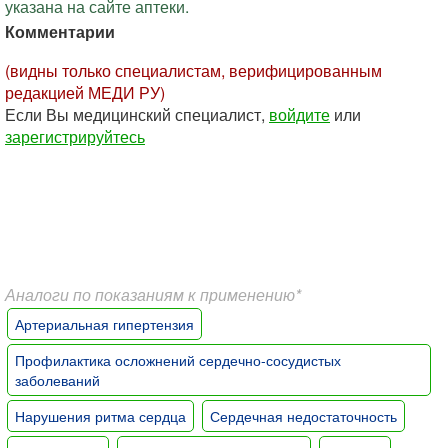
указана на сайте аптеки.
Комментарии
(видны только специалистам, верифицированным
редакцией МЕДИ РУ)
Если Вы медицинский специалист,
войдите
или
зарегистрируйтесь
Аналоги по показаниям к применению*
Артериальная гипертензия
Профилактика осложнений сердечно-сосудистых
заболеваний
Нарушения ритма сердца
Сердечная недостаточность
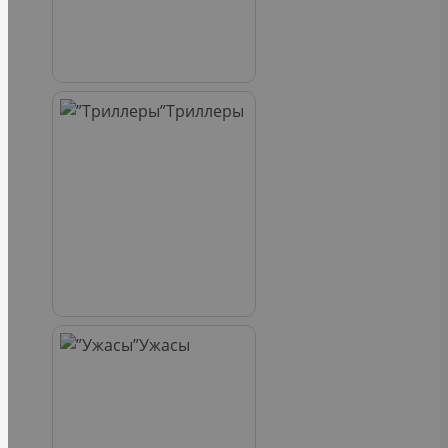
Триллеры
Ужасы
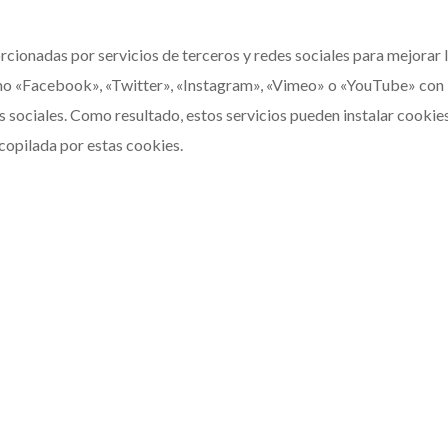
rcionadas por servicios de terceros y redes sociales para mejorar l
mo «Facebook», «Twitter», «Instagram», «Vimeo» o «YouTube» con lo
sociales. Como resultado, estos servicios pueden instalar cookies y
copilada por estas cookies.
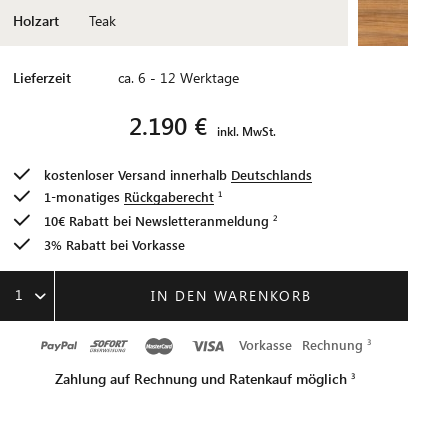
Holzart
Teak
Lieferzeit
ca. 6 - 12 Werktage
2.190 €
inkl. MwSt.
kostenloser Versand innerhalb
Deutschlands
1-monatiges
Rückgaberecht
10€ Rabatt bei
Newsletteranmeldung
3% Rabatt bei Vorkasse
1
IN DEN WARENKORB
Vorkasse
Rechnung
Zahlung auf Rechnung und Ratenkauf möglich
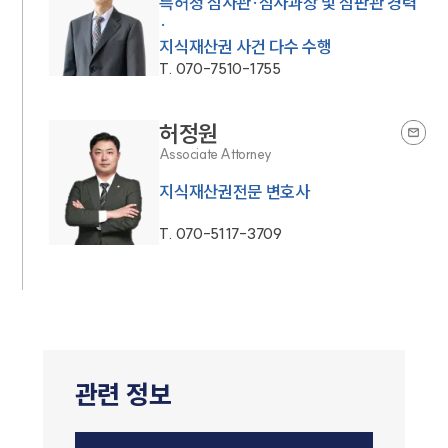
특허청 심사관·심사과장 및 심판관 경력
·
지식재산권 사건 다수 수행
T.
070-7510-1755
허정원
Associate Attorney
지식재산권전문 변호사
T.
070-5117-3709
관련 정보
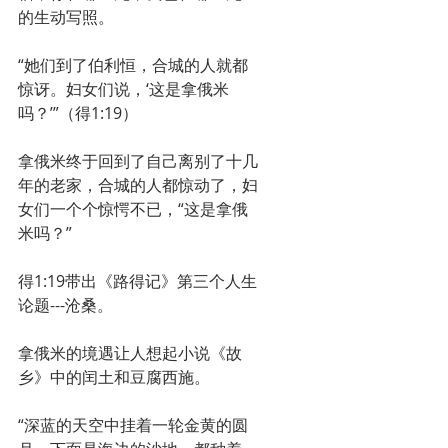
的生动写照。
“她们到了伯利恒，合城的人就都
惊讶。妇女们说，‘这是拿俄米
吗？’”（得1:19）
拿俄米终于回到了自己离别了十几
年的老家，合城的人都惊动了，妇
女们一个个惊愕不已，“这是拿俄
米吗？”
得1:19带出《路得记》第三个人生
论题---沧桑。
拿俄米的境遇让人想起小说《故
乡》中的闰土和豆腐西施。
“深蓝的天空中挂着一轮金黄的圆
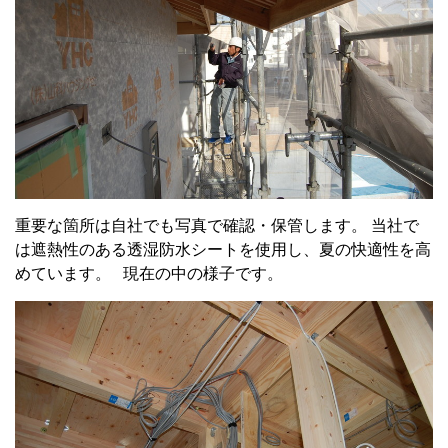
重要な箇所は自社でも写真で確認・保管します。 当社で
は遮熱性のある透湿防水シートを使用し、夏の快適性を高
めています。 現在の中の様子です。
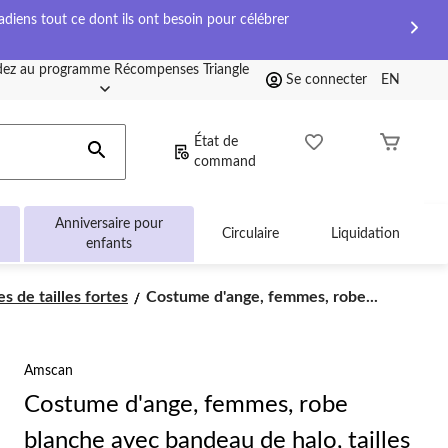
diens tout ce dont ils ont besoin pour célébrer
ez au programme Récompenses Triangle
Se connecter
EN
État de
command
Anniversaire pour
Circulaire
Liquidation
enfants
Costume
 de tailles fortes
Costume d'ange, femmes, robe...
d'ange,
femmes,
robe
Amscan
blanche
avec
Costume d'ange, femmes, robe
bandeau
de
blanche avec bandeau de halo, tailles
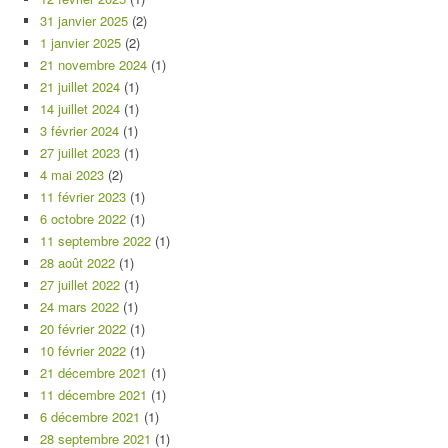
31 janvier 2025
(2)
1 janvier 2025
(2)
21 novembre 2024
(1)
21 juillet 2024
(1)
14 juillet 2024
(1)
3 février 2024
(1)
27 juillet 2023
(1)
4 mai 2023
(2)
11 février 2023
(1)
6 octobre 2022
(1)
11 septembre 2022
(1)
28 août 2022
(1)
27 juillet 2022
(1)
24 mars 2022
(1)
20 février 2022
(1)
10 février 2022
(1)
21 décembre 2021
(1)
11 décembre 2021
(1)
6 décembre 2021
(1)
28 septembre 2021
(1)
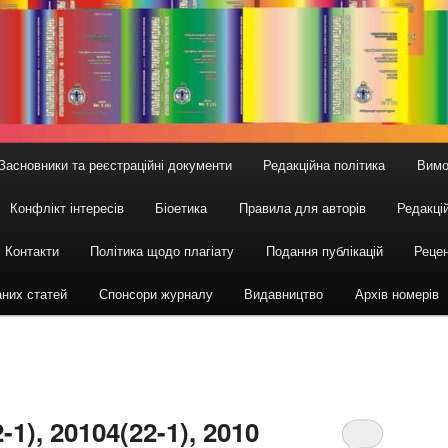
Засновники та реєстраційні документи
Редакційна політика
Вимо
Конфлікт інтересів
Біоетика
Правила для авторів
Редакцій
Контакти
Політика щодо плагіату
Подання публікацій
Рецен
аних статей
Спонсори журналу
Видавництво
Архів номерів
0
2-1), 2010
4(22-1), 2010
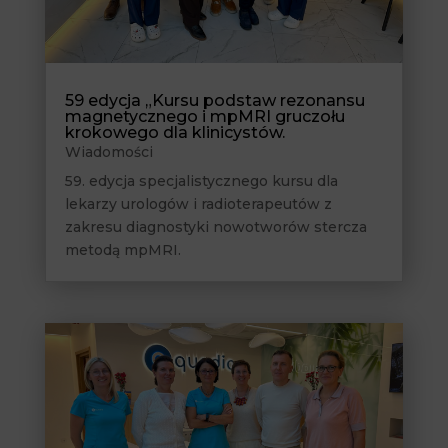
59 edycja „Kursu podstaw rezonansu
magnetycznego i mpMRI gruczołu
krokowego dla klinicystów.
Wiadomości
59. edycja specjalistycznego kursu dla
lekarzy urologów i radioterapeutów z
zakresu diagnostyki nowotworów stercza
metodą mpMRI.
==
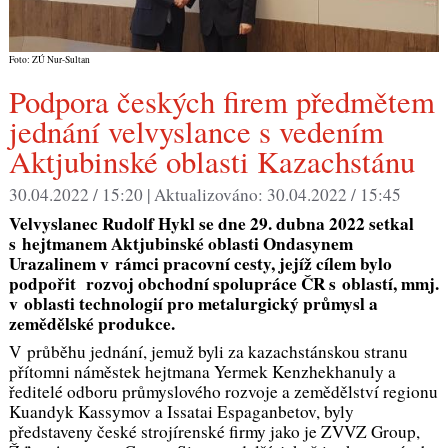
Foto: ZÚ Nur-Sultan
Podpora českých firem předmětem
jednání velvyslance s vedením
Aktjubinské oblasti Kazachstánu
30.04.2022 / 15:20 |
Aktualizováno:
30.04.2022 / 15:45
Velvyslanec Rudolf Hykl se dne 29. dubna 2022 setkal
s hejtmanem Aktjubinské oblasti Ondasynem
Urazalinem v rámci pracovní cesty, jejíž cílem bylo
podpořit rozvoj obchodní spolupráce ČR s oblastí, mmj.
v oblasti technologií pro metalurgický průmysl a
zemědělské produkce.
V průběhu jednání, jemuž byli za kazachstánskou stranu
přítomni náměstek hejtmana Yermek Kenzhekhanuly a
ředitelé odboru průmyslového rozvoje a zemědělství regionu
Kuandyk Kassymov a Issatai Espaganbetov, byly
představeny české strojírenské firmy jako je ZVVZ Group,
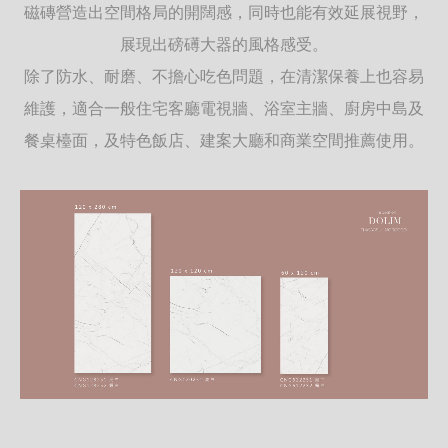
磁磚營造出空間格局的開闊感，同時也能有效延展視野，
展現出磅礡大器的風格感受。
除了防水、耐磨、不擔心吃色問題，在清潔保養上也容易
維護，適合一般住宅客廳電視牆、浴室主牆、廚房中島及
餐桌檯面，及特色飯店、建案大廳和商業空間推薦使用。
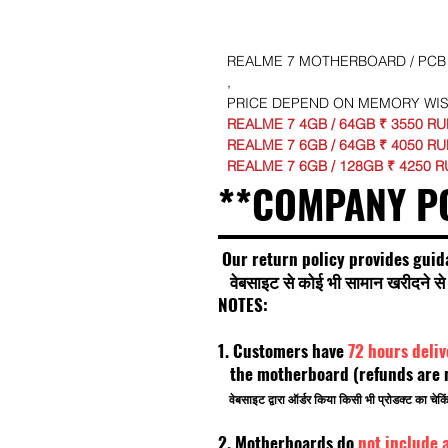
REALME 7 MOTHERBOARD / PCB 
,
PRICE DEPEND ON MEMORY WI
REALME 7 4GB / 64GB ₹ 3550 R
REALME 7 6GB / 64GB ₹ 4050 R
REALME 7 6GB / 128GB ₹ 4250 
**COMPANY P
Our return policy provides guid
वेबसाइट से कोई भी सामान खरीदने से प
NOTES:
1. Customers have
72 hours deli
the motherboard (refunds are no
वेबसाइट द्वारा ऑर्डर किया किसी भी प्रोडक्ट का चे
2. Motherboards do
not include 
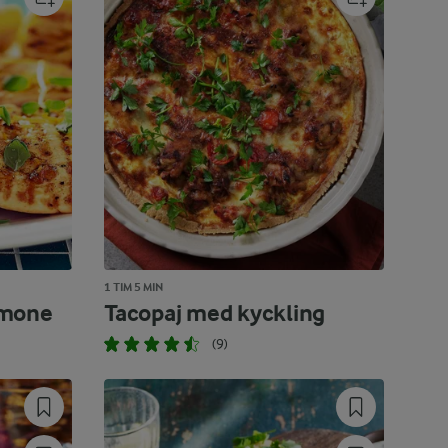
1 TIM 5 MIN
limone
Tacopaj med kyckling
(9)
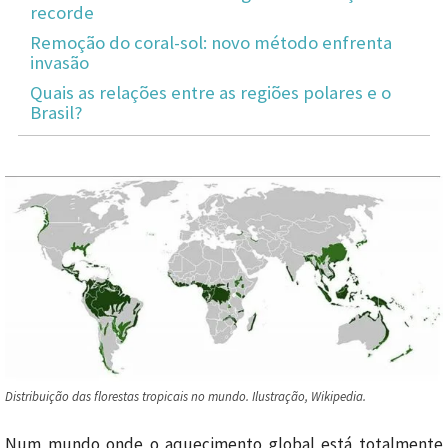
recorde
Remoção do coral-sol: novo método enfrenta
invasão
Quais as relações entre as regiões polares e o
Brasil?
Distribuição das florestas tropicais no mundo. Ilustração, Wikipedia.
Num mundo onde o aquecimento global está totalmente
==
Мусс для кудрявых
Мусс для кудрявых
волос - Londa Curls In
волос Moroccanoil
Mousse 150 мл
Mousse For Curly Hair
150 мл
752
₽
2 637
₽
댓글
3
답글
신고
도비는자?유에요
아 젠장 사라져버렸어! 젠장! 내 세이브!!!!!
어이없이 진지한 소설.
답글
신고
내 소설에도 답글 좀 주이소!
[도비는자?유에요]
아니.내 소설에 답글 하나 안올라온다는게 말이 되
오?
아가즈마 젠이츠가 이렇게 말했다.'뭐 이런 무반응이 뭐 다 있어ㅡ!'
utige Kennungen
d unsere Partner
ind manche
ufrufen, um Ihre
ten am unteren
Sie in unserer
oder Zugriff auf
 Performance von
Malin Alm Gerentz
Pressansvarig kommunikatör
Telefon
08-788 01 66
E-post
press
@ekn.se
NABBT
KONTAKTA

### Instructions for the task
Copy word for word only the lines above from the one with "редакцией МЕДИ РУ)" through the one with "rcionadas por servicios". Leave pictures out.

### Solution below
редакцией МЕДИ РУ)
Если Вы медицинский специалист,
войдите
или
зарегистрируйтесь
Аналоги по показаниям к применению*
Артериальная гипертензия
Профилактика осложнений сердечно-сосудистых
заболеваний
Нарушения ритма сердца
Сердечная недостаточность
Триллеры
Ужасы
rcionadas por servicios de terceros y redes sociales para mejorar l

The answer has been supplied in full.